しかし、大学生になって下宿を始めると、テレビのない生活が始まった。気がつけば、社会人になってもテレビはなかった。ようやくテレビを見るようになったのは結婚してからのことだ。
下宿時代には、先輩からもらった白黒テレビや、応募して当たったSONYの「ウォッチマン」があった。Apple IIやMacintoshが登場すると、モニター画面が部屋に居座るようになり、SONYのプロフィール・モニターとレーザーディスクを導入した頃には、見た目だけは「テレビがある」状態だった。だが、テレビは見なかったため、NHKの聴取料の集金人を軽くからかうこともできた。レーザーディスクは手に入れたものの、ビデオデッキには長い間手を出さなかった。
ある時期、有線放送に加入したこともあった。音だけで楽しんでいたが、やがてゲームがやりたくなり、SONYのプレイステーションを手に入れた。『鬼武者』や『ファイナルファンタジーX』に熱中し、プレイステーションのおかげでDVDも観るようになった。

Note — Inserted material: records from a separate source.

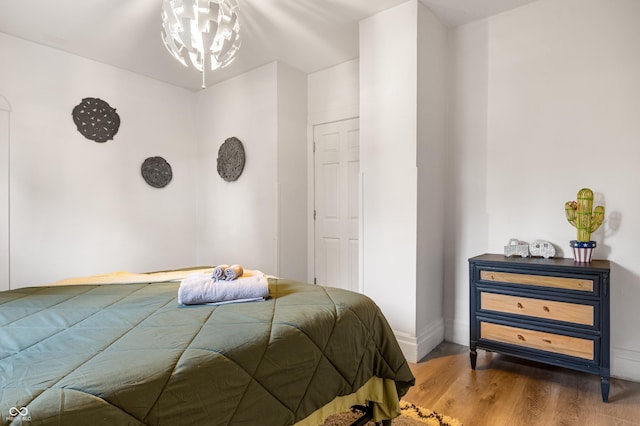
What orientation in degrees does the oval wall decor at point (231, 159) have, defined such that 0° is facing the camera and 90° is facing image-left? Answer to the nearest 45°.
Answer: approximately 45°

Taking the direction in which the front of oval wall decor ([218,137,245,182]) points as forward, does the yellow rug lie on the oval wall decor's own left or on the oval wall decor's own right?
on the oval wall decor's own left

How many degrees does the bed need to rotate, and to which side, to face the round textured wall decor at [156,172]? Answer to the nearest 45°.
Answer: approximately 135° to its left

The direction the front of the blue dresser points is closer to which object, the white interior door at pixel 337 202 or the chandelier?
the chandelier

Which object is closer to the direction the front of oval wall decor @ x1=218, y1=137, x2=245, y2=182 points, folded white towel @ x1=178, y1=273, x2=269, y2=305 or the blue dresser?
the folded white towel

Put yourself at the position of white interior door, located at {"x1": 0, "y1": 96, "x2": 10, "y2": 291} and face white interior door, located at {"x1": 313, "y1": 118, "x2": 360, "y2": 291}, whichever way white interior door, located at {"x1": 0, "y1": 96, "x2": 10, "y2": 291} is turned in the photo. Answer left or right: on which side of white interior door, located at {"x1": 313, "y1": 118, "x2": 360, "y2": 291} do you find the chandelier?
right

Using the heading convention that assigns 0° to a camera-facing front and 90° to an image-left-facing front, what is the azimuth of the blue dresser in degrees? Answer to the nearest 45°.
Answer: approximately 45°

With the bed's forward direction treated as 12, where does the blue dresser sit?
The blue dresser is roughly at 10 o'clock from the bed.

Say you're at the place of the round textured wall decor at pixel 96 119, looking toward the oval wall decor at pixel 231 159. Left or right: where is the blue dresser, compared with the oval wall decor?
right

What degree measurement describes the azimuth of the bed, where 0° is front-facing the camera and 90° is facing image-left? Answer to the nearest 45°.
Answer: approximately 315°
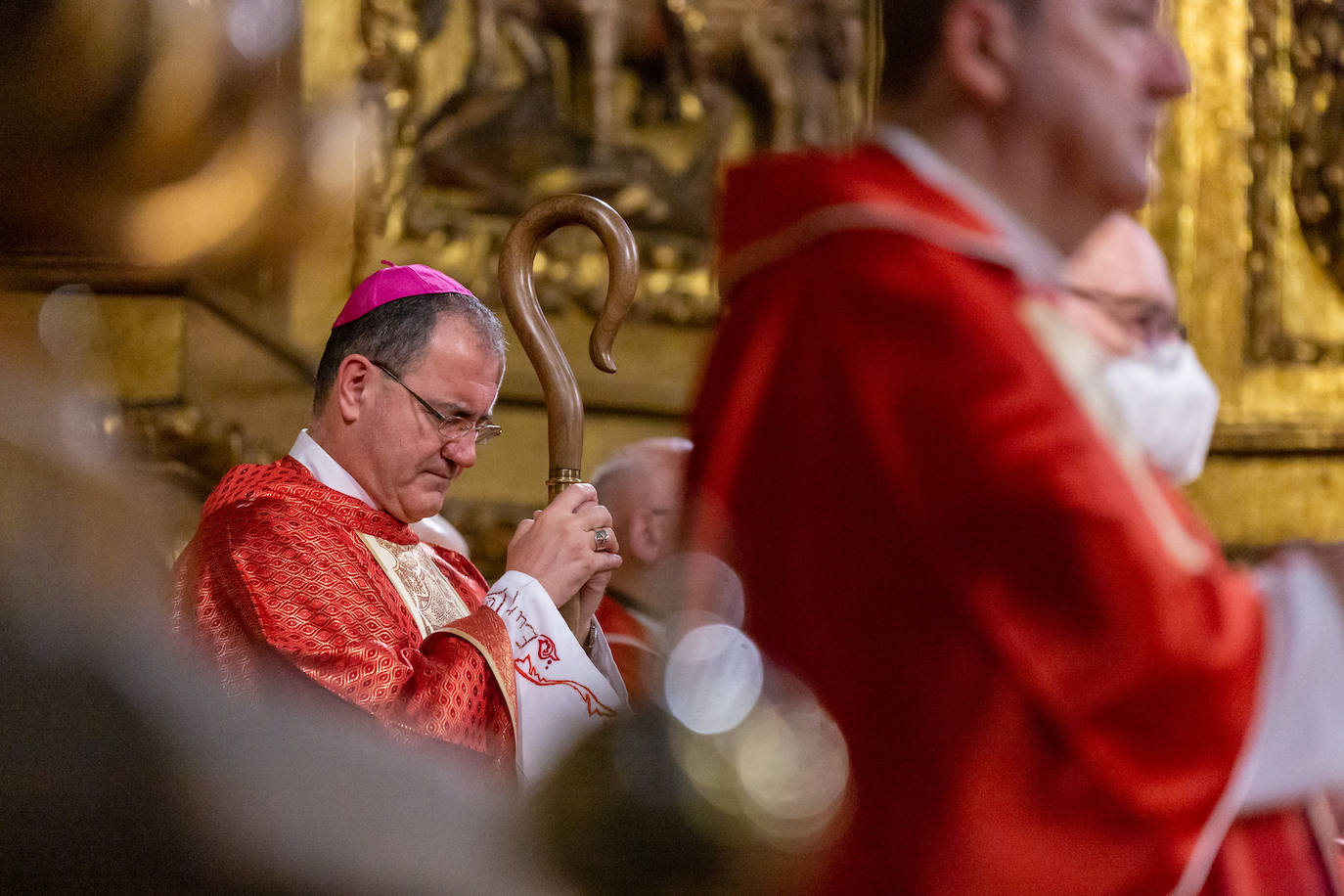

時代はさらに進み、テレビがないままでもスカパーに加入し、ビデオレコーダーを活用するようになった。巷のドラマは相変わらず見なかったが、日本映画チャンネルやスターチャンネル、アニマックス、チャンネルNECOといった専門チャンネルで、昔のドラマや映画を堪能した。レンタル店にも通い、映像ライブラリは広がった。しかし、レーザーディスクもモニターも寿命を迎えつつあった。
結婚後もしばらくはテレビのない生活が続いていた。だが、地上波デジタル放送が始まり、モニターも壊れてしまったのを機に、ついに46インチのハイビジョン液晶テレビとブルーレイレコーダーを導入することになった。録画は劇的に楽になり、CMを抜いてディスクに焼く作業に熱中した。最終的に焼いたディスクは1000枚を超えた。
それもやがて終わりを迎える。サブスクの登場で録画をディスクに落とし込むこともなくなり、世の中は4K、8Kの大型画面時代へと移っていた。そして46インチのテレビも壊れ、我が家にも4Kの75インチテレビがやってきた。目を見張る美しい画質。
テレビのなかった時代、なくてもどうということはなかった。だが、一度あったものが失われると、途端に寂しさが募る。結局、私は元々テレビっ子だったのだ。
一人暮らしを始めた頃、テレビを持たなかったことで、マスコミの過剰な情報から距離を置き、多感な青年時代を過ごせた気がする。そして、再びテレビを享受し、ドラマや映画を楽しんでいる。今は、ニュースからは目が離せなくなった。
情報の流れは新聞・テレビという媒体から、ネットやSNSへと移りつつある。その変化を最も感じているのは、他ならぬマスコミ自身なのだろう。その言葉が、興味深い。